Um outro ponto positivo que o isolamento nos fez entender é a real percepção de que alguns bens materiais não são tão necessários e que podemos viver bem com muito menos, logo espera-se que daqui para frente tenhamos um consumo realmente consciente. A percepção de que boa parte do trabalho e das reuniões pode ser resolvida online, reduzindo poluição e deslocamentos desnecessários, também é a mais pura verdade. E nesse contexto, a natureza agradece!
Mas embora estejamos imersos em um cenário caótico de pandemia, em meio a milhares de mortes e de possibilidades de um colapso econômico de grandeza mundial, existem questões que me permitem um olhar menos pessimista acerca do que vivenciamos/vivenciaremos durante esse confinamento.

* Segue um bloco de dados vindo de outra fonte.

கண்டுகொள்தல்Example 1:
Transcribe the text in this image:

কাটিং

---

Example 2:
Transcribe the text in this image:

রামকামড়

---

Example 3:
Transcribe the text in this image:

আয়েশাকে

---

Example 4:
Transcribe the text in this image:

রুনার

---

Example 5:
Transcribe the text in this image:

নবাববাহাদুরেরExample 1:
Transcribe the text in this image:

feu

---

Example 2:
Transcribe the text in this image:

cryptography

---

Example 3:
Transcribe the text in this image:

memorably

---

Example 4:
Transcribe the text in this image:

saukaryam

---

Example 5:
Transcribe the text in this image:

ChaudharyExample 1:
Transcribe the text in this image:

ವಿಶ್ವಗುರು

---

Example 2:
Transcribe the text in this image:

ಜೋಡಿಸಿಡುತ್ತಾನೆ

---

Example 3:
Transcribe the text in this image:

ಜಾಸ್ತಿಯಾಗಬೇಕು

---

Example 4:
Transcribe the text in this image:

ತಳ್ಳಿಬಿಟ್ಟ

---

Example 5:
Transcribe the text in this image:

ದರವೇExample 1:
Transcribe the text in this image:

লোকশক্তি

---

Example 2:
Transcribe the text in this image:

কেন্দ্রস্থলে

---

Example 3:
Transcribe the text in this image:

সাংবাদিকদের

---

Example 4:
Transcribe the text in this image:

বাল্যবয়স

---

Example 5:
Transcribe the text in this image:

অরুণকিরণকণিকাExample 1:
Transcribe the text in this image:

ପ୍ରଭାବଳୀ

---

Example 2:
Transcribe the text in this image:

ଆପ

Eu me refiro ao fato de que anticientificismo finalmente caiu por terra, exatamente porque a sociedade brasileira, já entendeu claramente a necessidade de recorrer aos cientistas e às universidades para se informar e se munir de meios para prevenção e tratamento para a Covid-19. Com isso, as Fake news, coaching, youtubers ou especialistas de whatsapp tornarem-se irrelevantes frente aos conhecimentos científicos. E isso é uma boa notícia!

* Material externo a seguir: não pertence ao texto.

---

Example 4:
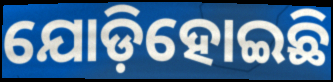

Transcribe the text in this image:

ଯୋଡ଼ିହୋଇଛି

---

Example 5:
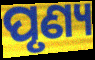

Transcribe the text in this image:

ପୃଣ୍ୟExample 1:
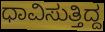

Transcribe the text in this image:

ಧಾವಿಸುತ್ತಿದ್ದ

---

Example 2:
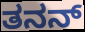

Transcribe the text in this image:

ತನನ್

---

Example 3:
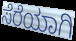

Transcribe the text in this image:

ಸೆರೆಯಾಗಿ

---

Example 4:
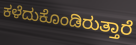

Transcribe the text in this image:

ಕಳೆದುಕೊಂಡಿರುತ್ತಾರೆ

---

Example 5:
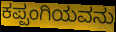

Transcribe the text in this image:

ಕಪ್ಪಂಗಿಯವನು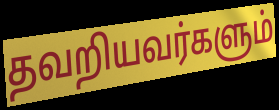
தவறியவர்களும்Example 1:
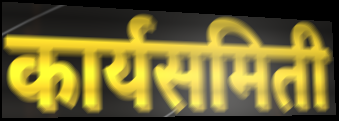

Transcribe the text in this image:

कार्यसमिती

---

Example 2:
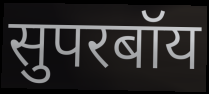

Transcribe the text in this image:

सुपरबॉय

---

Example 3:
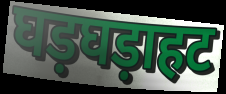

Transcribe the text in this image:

घड़घड़ाहट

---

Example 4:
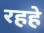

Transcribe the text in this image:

रहहे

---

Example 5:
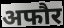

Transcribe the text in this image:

अफौरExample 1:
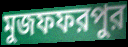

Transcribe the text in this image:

মুজফফরপুর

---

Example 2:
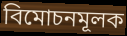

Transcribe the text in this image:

বিমোচনমূলক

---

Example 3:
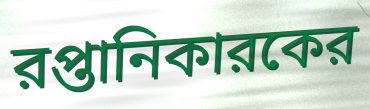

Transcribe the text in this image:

রপ্তানিকারকের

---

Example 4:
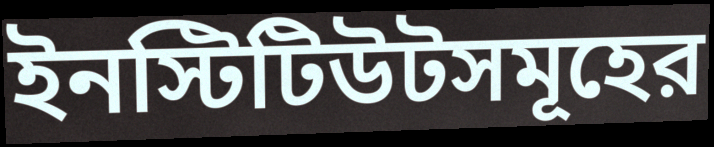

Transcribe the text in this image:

ইনস্টিটিউটসমূহের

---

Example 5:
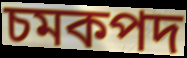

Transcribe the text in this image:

চমকপদ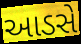
આડસે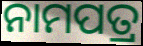
ନାମପତ୍ର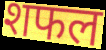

E eu em meu isolamento social, ao conversar com as pessoas pela internet, sempre escuto relatos sobre como elas têm refletido sobre a importância de uma coletividade e do saber viver em coletivo de forma ética e sem egoísmos. Um bom exemplo desse comportamento, foi a maneira como algumas pessoas agiram assim que a pandemia virou uma realidade aqui no Brasil, no consumo de álcool gel e máscaras. Mesmo fazendo um uso mais frequente das ‘lives’, redes sociais e aplicativos nessa quarentena, as pessoas em confinamento estão repensando o sentido de sociedade. E devemos comemorar, sim! Afinal depois da Segunda Guerra Mundial, essa é a primeira vez que enfrentamos de fato uma guerra. E para vencer a COVID-19 devemos promover e praticar os círculos de solidariedade que têm início na família, no bairro, nas cidades e no País e que podem estender-se a todo o planeta. Então concluo esse texto, dizendo que eu acredito que poderemos pensar em outro mundo possível e não no fim do mundo. E isso só será utopia, se quisermos. Depende de cada um de nós.